Data excerpts

▬▬▬▬▬▬

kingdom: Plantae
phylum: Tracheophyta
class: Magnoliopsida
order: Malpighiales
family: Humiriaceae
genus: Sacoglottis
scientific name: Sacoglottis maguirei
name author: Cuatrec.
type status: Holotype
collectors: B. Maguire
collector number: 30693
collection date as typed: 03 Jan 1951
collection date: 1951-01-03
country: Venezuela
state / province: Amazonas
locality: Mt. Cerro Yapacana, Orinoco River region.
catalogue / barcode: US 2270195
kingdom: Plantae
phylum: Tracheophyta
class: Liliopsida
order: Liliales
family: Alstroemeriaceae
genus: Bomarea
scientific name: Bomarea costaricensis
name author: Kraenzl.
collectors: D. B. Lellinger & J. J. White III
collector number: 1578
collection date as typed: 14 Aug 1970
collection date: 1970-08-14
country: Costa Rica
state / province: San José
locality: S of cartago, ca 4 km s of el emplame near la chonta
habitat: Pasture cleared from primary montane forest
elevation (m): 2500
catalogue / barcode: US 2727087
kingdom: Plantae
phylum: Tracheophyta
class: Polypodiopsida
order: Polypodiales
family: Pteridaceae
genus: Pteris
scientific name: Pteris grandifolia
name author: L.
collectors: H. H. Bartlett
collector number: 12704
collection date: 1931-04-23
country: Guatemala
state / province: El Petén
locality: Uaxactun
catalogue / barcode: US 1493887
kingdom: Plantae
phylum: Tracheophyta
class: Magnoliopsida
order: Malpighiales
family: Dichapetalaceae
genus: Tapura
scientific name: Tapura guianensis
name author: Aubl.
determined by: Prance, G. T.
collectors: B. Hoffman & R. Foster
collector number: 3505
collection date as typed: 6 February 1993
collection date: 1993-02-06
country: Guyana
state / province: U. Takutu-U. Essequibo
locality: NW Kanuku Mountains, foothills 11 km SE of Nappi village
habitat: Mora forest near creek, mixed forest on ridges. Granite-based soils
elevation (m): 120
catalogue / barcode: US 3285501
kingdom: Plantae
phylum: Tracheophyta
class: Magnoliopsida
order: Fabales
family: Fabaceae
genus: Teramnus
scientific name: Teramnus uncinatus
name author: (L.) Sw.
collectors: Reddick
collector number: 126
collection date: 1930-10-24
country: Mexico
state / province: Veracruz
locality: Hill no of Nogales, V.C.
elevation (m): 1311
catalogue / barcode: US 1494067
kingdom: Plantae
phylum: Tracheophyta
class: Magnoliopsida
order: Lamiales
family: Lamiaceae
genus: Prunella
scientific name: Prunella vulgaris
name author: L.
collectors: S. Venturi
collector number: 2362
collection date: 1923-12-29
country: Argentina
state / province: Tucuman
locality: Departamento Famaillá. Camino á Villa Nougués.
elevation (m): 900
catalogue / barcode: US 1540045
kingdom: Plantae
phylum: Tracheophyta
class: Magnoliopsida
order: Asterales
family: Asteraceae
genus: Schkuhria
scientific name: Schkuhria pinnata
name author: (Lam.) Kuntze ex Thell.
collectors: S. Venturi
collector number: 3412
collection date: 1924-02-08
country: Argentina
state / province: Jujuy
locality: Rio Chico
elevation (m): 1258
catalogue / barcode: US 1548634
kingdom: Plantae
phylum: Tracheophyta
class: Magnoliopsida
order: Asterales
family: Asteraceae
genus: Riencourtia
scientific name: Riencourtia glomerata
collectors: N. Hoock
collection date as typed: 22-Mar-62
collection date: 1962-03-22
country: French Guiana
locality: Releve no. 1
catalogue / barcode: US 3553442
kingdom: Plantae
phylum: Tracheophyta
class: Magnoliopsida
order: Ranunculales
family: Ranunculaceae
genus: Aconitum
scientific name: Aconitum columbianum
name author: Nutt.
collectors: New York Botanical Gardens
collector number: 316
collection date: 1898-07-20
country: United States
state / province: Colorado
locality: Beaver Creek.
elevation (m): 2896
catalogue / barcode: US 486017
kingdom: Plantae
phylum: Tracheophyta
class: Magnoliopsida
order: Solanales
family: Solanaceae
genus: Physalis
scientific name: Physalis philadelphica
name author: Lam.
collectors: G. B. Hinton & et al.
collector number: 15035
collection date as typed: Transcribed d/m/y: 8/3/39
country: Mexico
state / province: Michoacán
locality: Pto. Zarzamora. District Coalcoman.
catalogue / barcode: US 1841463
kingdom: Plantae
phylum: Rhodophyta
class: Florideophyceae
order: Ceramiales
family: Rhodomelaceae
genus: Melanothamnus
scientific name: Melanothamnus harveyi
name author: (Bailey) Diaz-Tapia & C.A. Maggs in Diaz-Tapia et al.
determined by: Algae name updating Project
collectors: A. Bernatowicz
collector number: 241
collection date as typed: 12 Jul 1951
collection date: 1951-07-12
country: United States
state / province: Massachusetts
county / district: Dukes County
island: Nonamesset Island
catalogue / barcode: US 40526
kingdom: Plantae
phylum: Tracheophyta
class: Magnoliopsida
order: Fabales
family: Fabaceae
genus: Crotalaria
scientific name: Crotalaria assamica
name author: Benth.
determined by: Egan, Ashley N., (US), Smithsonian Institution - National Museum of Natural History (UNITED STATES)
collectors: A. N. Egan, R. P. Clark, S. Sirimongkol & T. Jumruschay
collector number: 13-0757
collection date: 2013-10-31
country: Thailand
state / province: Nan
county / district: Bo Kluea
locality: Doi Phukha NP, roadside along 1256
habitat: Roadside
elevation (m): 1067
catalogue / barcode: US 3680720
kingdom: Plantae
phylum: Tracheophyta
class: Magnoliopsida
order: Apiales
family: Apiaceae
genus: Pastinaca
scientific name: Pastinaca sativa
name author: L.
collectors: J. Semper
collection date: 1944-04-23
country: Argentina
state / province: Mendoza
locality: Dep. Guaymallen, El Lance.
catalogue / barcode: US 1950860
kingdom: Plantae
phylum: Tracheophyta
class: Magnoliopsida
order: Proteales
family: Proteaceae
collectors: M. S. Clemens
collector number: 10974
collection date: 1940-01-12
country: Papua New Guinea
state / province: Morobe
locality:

▬▬▬▬▬▬

__Problem statement__: Reproduce all of the mounted plant specimen data above verbatim, line for line.

__Answer to this task__:
kingdom: Plantae
phylum: Tracheophyta
class: Magnoliopsida
order: Malpighiales
family: Humiriaceae
genus: Sacoglottis
scientific name: Sacoglottis maguirei
name author: Cuatrec.
type status: Holotype
collectors: B. Maguire
collector number: 30693
collection date as typed: 03 Jan 1951
collection date: 1951-01-03
country: Venezuela
state / province: Amazonas
locality: Mt. Cerro Yapacana, Orinoco River region.
catalogue / barcode: US 2270195
kingdom: Plantae
phylum: Tracheophyta
class: Liliopsida
order: Liliales
family: Alstroemeriaceae
genus: Bomarea
scientific name: Bomarea costaricensis
name author: Kraenzl.
collectors: D. B. Lellinger & J. J. White III
collector number: 1578
collection date as typed: 14 Aug 1970
collection date: 1970-08-14
country: Costa Rica
state / province: San José
locality: S of cartago, ca 4 km s of el emplame near la chonta
habitat: Pasture cleared from primary montane forest
elevation (m): 2500
catalogue / barcode: US 2727087
kingdom: Plantae
phylum: Tracheophyta
class: Polypodiopsida
order: Polypodiales
family: Pteridaceae
genus: Pteris
scientific name: Pteris grandifolia
name author: L.
collectors: H. H. Bartlett
collector number: 12704
collection date: 1931-04-23
country: Guatemala
state / province: El Petén
locality: Uaxactun
catalogue / barcode: US 1493887
kingdom: Plantae
phylum: Tracheophyta
class: Magnoliopsida
order: Malpighiales
family: Dichapetalaceae
genus: Tapura
scientific name: Tapura guianensis
name author: Aubl.
determined by: Prance, G. T.
collectors: B. Hoffman & R. Foster
collector number: 3505
collection date as typed: 6 February 1993
collection date: 1993-02-06
country: Guyana
state / province: U. Takutu-U. Essequibo
locality: NW Kanuku Mountains, foothills 11 km SE of Nappi village
habitat: Mora forest near creek, mixed forest on ridges. Granite-based soils
elevation (m): 120
catalogue / barcode: US 3285501
kingdom: Plantae
phylum: Tracheophyta
class: Magnoliopsida
order: Fabales
family: Fabaceae
genus: Teramnus
scientific name: Teramnus uncinatus
name author: (L.) Sw.
collectors: Reddick
collector number: 126
collection date: 1930-10-24
country: Mexico
state / province: Veracruz
locality: Hill no of Nogales, V.C.
elevation (m): 1311
catalogue / barcode: US 1494067
kingdom: Plantae
phylum: Tracheophyta
class: Magnoliopsida
order: Lamiales
family: Lamiaceae
genus: Prunella
scientific name: Prunella vulgaris
name author: L.
collectors: S. Venturi
collector number: 2362
collection date: 1923-12-29
country: Argentina
state / province: Tucuman
locality: Departamento Famaillá. Camino á Villa Nougués.
elevation (m): 900
catalogue / barcode: US 1540045
kingdom: Plantae
phylum: Tracheophyta
class: Magnoliopsida
order: Asterales
family: Asteraceae
genus: Schkuhria
scientific name: Schkuhria pinnata
name author: (Lam.) Kuntze ex Thell.
collectors: S. Venturi
collector number: 3412
collection date: 1924-02-08
country: Argentina
state / province: Jujuy
locality: Rio Chico
elevation (m): 1258
catalogue / barcode: US 1548634
kingdom: Plantae
phylum: Tracheophyta
class: Magnoliopsida
order: Asterales
family: Asteraceae
genus: Riencourtia
scientific name: Riencourtia glomerata
collectors: N. Hoock
collection date as typed: 22-Mar-62
collection date: 1962-03-22
country: French Guiana
locality: Releve no. 1
catalogue / barcode: US 3553442
kingdom: Plantae
phylum: Tracheophyta
class: Magnoliopsida
order: Ranunculales
family: Ranunculaceae
genus: Aconitum
scientific name: Aconitum columbianum
name author: Nutt.
collectors: New York Botanical Gardens
collector number: 316
collection date: 1898-07-20
country: United States
state / province: Colorado
locality: Beaver Creek.
elevation (m): 2896
catalogue / barcode: US 486017
kingdom: Plantae
phylum: Tracheophyta
class: Magnoliopsida
order: Solanales
family: Solanaceae
genus: Physalis
scientific name: Physalis philadelphica
name author: Lam.
collectors: G. B. Hinton & et al.
collector number: 15035
collection date as typed: Transcribed d/m/y: 8/3/39
country: Mexico
state / province: Michoacán
locality: Pto. Zarzamora. District Coalcoman.
catalogue / barcode: US 1841463
kingdom: Plantae
phylum: Rhodophyta
class: Florideophyceae
order: Ceramiales
family: Rhodomelaceae
genus: Melanothamnus
scientific name: Melanothamnus harveyi
name author: (Bailey) Diaz-Tapia & C.A. Maggs in Diaz-Tapia et al.
determined by: Algae name updating Project
collectors: A. Bernatowicz
collector number: 241
collection date as typed: 12 Jul 1951
collection date: 1951-07-12
country: United States
state / province: Massachusetts
county / district: Dukes County
island: Nonamesset Island
catalogue / barcode: US 40526
kingdom: Plantae
phylum: Tracheophyta
class: Magnoliopsida
order: Fabales
family: Fabaceae
genus: Crotalaria
scientific name: Crotalaria assamica
name author: Benth.
determined by: Egan, Ashley N., (US), Smithsonian Institution - National Museum of Natural History (UNITED STATES)
collectors: A. N. Egan, R. P. Clark, S. Sirimongkol & T. Jumruschay
collector number: 13-0757
collection date: 2013-10-31
country: Thailand
state / province: Nan
county / district: Bo Kluea
locality: Doi Phukha NP, roadside along 1256
habitat: Roadside
elevation (m): 1067
catalogue / barcode: US 3680720
kingdom: Plantae
phylum: Tracheophyta
class: Magnoliopsida
order: Apiales
family: Apiaceae
genus: Pastinaca
scientific name: Pastinaca sativa
name author: L.
collectors: J. Semper
collection date: 1944-04-23
country: Argentina
state / province: Mendoza
locality: Dep. Guaymallen, El Lance.
catalogue / barcode: US 1950860
kingdom: Plantae
phylum: Tracheophyta
class: Magnoliopsida
order: Proteales
family: Proteaceae
collectors: M. S. Clemens
collector number: 10974
collection date: 1940-01-12
country: Papua New Guinea
state / province: Morobe
locality:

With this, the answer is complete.